En cette période de transition entre le deuxième et le troisième millénaire, de nombreux conflits à travers le monde ont des racines que l’opinion attribue à la religion et pour cause : en Europe comme en Afrique et au Proche et Moyen Orient, le terrorisme prend de plus en plus le visage d’un islamisme radical qui, partout où il s’installe, défie les autres formes de religiosité et sème la désolation et la terreur, ce qui est contraire à l’islam qui demeure fondamentalement une religion de paix.

Depuis 1993, l’UNESCO a tenu de nombreuses conférences sur la problématique de la religion dans les situations de conflit. Lors de sa conférence de 1994 à Barcelone, elle a publié la Déclaration sur le rôle de la religion dans la promotion d’une culture de la paix et de la justice dans une perspective de durabilité. Le document met également un accent sur les enjeux qui sont ceux du mouvement interreligieux international: prévenir les conflits, réduire la pauvreté, favoriser la justice sociale, fournir une éducation adéquate, respecter la terre et tous les êtres vivants, et promouvoir le dialogue et l’harmonie entre les religions. En 2007, les Nations Unies embouchent la même trompette en adoptant la Résolution A/62/337 qui promeut le dialogue, l’entente et coopération entre religions et cultures au service de la paix.

▸ **DONNÉES PRÉSENTÉES**
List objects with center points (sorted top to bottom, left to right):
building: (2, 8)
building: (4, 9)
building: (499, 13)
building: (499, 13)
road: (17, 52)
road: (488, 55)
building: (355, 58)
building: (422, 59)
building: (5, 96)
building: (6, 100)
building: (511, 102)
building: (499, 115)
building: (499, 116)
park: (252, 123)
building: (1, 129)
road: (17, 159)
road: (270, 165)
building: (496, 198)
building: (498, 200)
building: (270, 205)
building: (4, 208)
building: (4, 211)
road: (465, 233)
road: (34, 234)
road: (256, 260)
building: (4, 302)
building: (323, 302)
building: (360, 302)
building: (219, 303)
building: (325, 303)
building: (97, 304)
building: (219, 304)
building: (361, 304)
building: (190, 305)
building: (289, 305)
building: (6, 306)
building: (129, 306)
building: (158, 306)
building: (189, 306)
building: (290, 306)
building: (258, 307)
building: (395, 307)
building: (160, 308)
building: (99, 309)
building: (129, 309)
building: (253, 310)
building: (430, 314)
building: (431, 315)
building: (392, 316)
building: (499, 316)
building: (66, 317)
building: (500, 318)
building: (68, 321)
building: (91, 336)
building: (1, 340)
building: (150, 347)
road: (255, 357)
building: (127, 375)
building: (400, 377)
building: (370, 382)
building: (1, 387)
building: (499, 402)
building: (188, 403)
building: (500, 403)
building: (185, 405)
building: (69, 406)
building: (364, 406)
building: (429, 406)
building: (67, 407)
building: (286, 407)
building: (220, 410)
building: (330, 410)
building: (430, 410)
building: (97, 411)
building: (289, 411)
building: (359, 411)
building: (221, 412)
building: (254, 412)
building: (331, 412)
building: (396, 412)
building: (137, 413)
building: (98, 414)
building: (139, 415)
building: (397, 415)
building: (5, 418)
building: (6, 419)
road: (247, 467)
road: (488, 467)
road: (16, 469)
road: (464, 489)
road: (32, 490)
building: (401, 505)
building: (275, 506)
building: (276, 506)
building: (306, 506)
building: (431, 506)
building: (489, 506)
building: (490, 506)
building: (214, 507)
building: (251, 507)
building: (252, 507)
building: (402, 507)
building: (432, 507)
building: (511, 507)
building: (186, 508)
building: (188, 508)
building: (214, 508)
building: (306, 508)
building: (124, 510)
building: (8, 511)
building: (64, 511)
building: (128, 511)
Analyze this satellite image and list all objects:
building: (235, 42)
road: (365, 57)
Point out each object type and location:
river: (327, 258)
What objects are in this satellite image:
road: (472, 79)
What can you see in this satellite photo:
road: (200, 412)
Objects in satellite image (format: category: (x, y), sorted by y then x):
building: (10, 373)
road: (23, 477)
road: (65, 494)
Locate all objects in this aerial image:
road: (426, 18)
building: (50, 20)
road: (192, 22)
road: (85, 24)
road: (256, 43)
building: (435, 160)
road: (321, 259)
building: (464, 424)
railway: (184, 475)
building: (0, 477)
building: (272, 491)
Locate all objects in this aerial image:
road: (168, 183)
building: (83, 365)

▸ **OBJECTIF DE L'EXERCICE**
Poursuivez le texte sur le rôle des religions dans la paix à partir de sa dernière phrase.

▸ **RÉPONSE ATTENDUE**
C’est dans ce même sillage que la plupart des organisations de promotion du vivre-ensemble et de sauvegarde de la création inscrivent leurs ambitions. Convaincu que les conflits qui déchirent le tissu social dans notre pays n’ont pas d’étiquette religieuse, que les disputes doctrinales qui agitent les relations entre les grandes religions (Chrétienne, Musulmane, Endogène) les minent aussi de l’intérieur (Eglises classiques et Eglises de réveil, Tidjanites, Sunnites, Wahhabites et Chiites), que face aux exactions de la secte islamiste Boko Haram dont souffre le Cameroun, il est urgent pour les croyants de toutes obédiences de se mobiliser, le Cercle International pour la Promotion de la Création (CIPCRE) a créé et entretenu, depuis 1998, un espace de coopération interreligieuse et de promotion de la justice, de la liberté et de la paix.

1. QU’EST-CE QUE LA COOPERATION INTERRELIGIEUSE ?

La coopération interreligieuse est l’action solidaire entre Catholiques, Protestants, Musulmans et représentants des religions endogènes du Cameroun en vue de bâtir une société de justice et de paix.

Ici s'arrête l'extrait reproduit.